Wednesday, February 17, 2010

Successful winter foods! - Part 1

This winter we have tried to eat real food and tried to stay as true to season as seems reasonable for us. In the past month, we had to make some concessions. We need/want fruit other than dried fruit. We bought clementines and bananas. We also bought cranberries (more on that later). We have been cooking more of our meals from canned goods or prepackaged things. Even with our concessions, we have had some very successful meals.

Originally this was going to be one big long recipe post, but I decided that was nuts. Just too much to read in one sitting, and not good for printing if you do that sort of thing. So I broke the post into several, by category.


Butternut squash soup
I'm so surprised and happy that my kids will eat this! The recipe comes from Whole Foods. I only changed it a tiny bit - no celery, veggie broth, and my thyme is dried. Both kids enjoy it, and Aaron prefers it to the crockpot version I make which incorporates apples.

Split pea soup
What a great way to get my kids to eat green food! Aaron makes this delightful concoction, no recipe as is his cooking style. Ingredients: 1 lb. bag of split peas, a bunch of diced carrots (maybe equiv. to 2-3?), some diced onion (probably 1 onion?), veggie bouillon with about 6 cups of water, a few potatoes chopped. Put it all in the crockpot and let it cook on low all day. Mash ingredients sometime before serving.

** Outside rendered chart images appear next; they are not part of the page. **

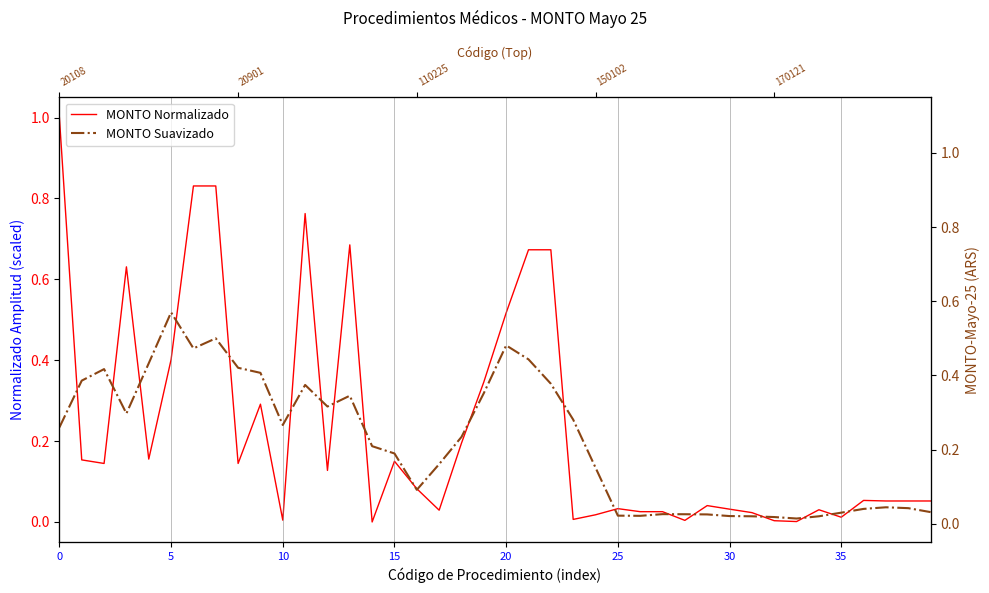

True or false: MONTO Suavizado and MONTO Normalizado intersect in this chart.

True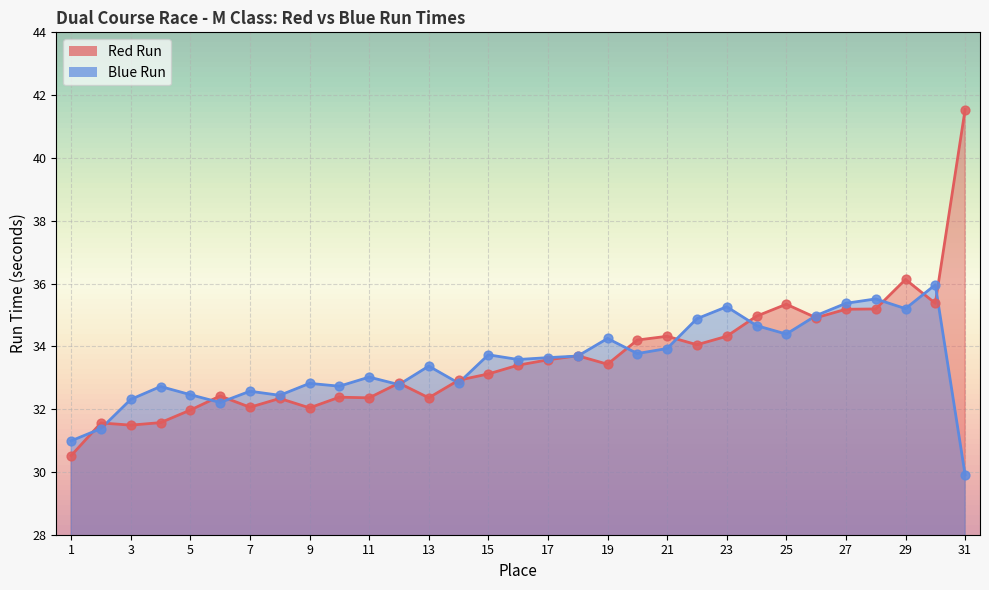

Is the value of Blue Run at 25 greater than the value of Red Run at 10?

Yes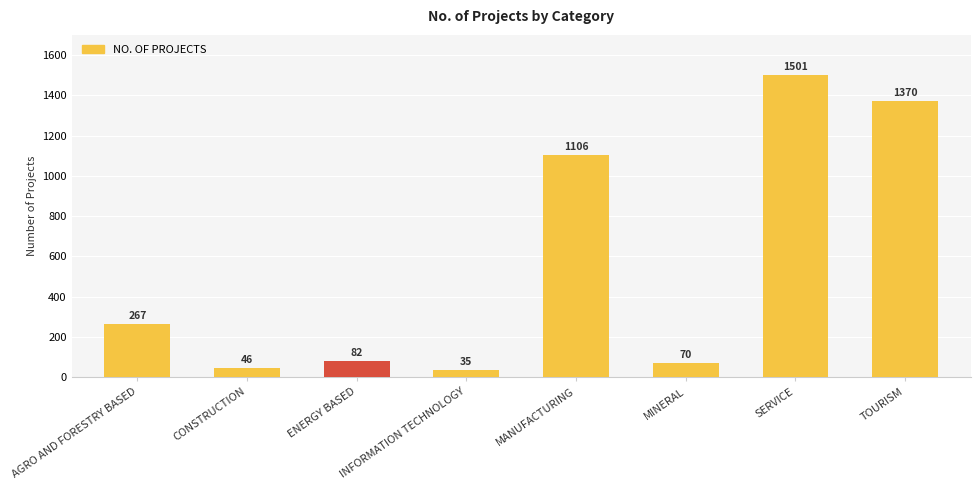

How many distinct data groups are displayed?

1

Ellie particularly likes seeing the bits of carrots. Caleb likes knowing that he'll be "strong like moose" when he eats this.

Turkey chili
Ever since we all returned to eating like omnivores, Aaron insisted on revisiting our chili "recipe." In the past, we (read: mostly Aaron) made a mighty fine vegetarian chili with 4-5 types of beans and texturized veggie protein (read: soy product often used as ground meat substitute). Since Aaron typically makes this dish, I don't have a real recipe. I can give you a rough idea though, at least of the proportions.

In the morning, put the following in your slow-cooker/Crock Pot:
  • 4 cans (~16 oz. each) of different beans, at least some of these should be kidney beans. We also like adding black beans, black-eyed peas, and pinto beans. It depends on what we have around.
  • At least 1 large onion, chopped.
  • Corn (Caleb's addition to our chili)
  • Chopped bell peppers. If you have a Trader Joe's, you can buy the frozen "Melange a Trois" which has red, yellow and green peppers. OK, so it's not as good as fresh peppers from the garden, but you do what you can in a New England winter.
  • Garlic (but wait on other spices until later)
Depending on when you want to eat, you can cook this on high for 4-6 hours or on low for 6-8 hours. We don't time ours. We just let it cook. About 1-2 hours before you want to eat, brown a pound of ground turkey and add this to your slow cooker concoction. For spices, we add cumin, a touch of cayenne, some oregano. Aaron says "A LOT of cumin... A LOT of garlic." :) We add the spices closer to the end so that they don't cook away.